[Saved entries]
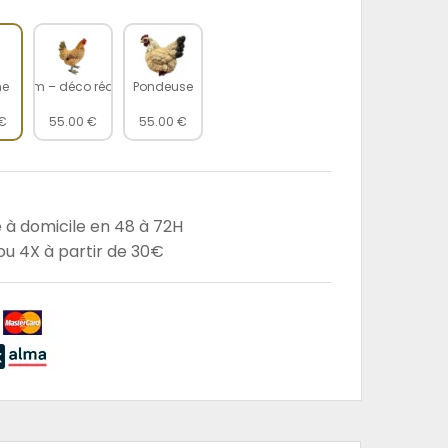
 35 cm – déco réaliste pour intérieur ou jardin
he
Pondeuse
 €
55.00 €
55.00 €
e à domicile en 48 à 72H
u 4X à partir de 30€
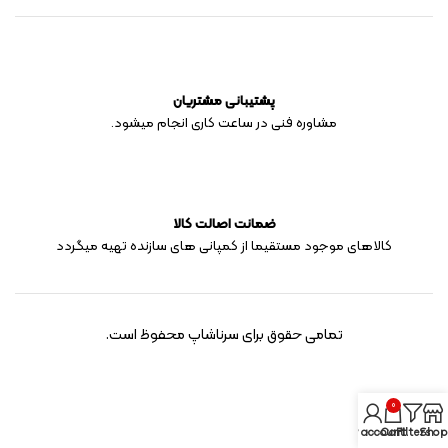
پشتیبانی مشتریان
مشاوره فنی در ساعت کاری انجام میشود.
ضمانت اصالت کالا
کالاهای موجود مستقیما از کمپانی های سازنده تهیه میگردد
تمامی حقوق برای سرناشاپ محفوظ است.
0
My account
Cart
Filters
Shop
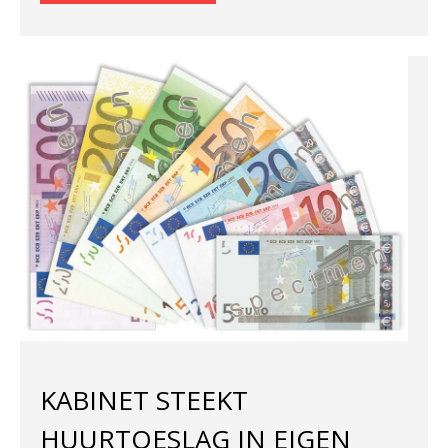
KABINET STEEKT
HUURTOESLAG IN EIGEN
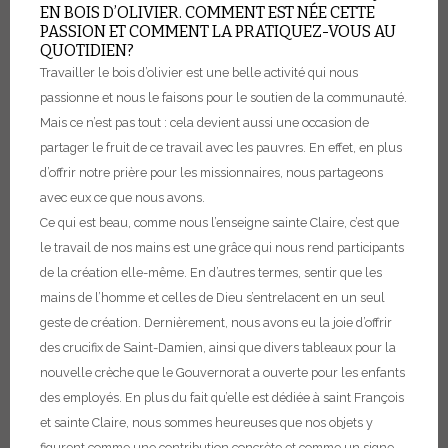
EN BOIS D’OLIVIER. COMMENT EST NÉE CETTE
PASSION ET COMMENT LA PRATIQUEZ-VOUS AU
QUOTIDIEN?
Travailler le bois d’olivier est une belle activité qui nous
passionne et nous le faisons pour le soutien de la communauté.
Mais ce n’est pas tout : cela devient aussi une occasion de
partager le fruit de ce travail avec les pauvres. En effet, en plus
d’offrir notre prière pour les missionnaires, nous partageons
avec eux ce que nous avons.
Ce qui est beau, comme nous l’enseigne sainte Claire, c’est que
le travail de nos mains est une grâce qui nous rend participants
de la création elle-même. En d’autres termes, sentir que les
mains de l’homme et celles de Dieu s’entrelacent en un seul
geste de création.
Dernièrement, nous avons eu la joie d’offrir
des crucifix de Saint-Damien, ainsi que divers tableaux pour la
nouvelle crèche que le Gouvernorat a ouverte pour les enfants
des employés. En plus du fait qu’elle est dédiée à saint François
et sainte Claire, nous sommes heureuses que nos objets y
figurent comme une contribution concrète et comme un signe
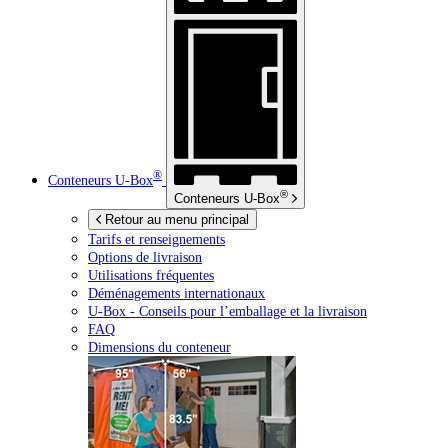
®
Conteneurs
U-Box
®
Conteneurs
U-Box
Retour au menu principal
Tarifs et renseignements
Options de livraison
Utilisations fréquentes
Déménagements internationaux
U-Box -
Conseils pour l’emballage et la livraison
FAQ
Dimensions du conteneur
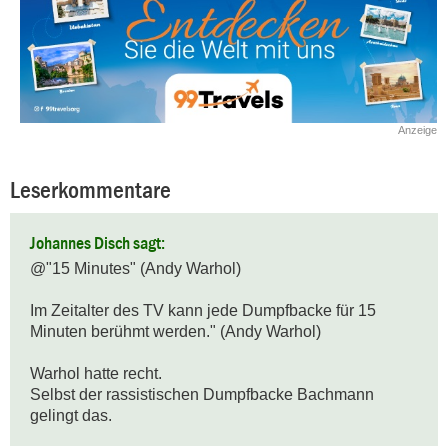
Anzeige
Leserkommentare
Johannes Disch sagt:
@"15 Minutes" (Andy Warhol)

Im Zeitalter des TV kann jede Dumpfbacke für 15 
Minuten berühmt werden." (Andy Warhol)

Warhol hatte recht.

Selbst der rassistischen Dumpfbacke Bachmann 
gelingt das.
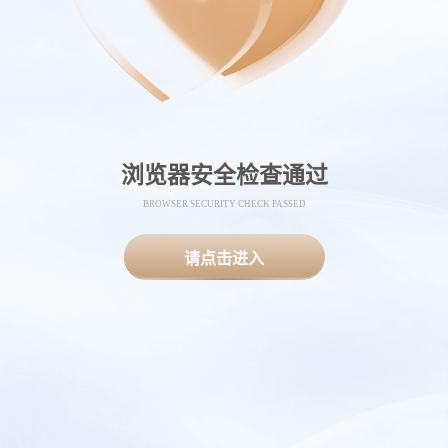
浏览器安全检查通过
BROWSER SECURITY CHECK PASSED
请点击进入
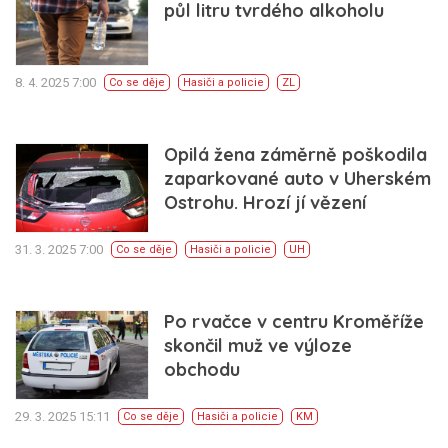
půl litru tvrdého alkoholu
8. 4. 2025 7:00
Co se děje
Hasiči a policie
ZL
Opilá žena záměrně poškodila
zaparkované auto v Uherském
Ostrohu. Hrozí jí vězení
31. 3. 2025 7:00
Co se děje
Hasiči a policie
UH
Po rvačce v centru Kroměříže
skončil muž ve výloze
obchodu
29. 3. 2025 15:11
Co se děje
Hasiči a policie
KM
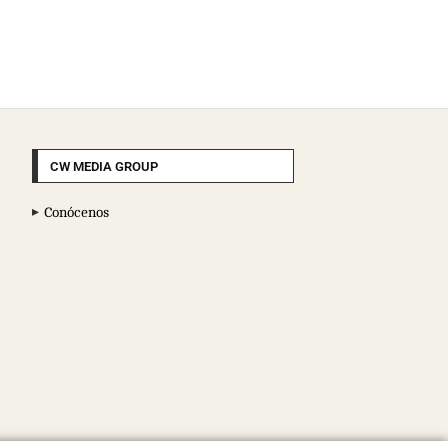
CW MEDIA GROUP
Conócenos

=== Task statement ===
Output the listing from its start through the line containing "HUURTOESLAG IN EIGEN" as a JSON list of strings, one per line, with blank lines omitted. Leave the pictures out of the answer.

=== Solution ===
[
  " 35 cm – déco réaliste pour intérieur ou jardin",
  "he",
  "Pondeuse",
  " €",
  "55.00 €",
  "55.00 €",
  "e à domicile en 48 à 72H",
  "u 4X à partir de 30€",
  "پشتیبانی مشتریان",
  "مشاوره فنی در ساعت کاری انجام میشود.",
  "ضمانت اصالت کالا",
  "کالاهای موجود مستقیما از کمپانی های سازنده تهیه میگردد",
  "تمامی حقوق برای سرناشاپ محفوظ است.",
  "0",
  "My account",
  "Cart",
  "Filters",
  "Shop",
  "KABINET STEEKT",
  "HUURTOESLAG IN EIGEN"
]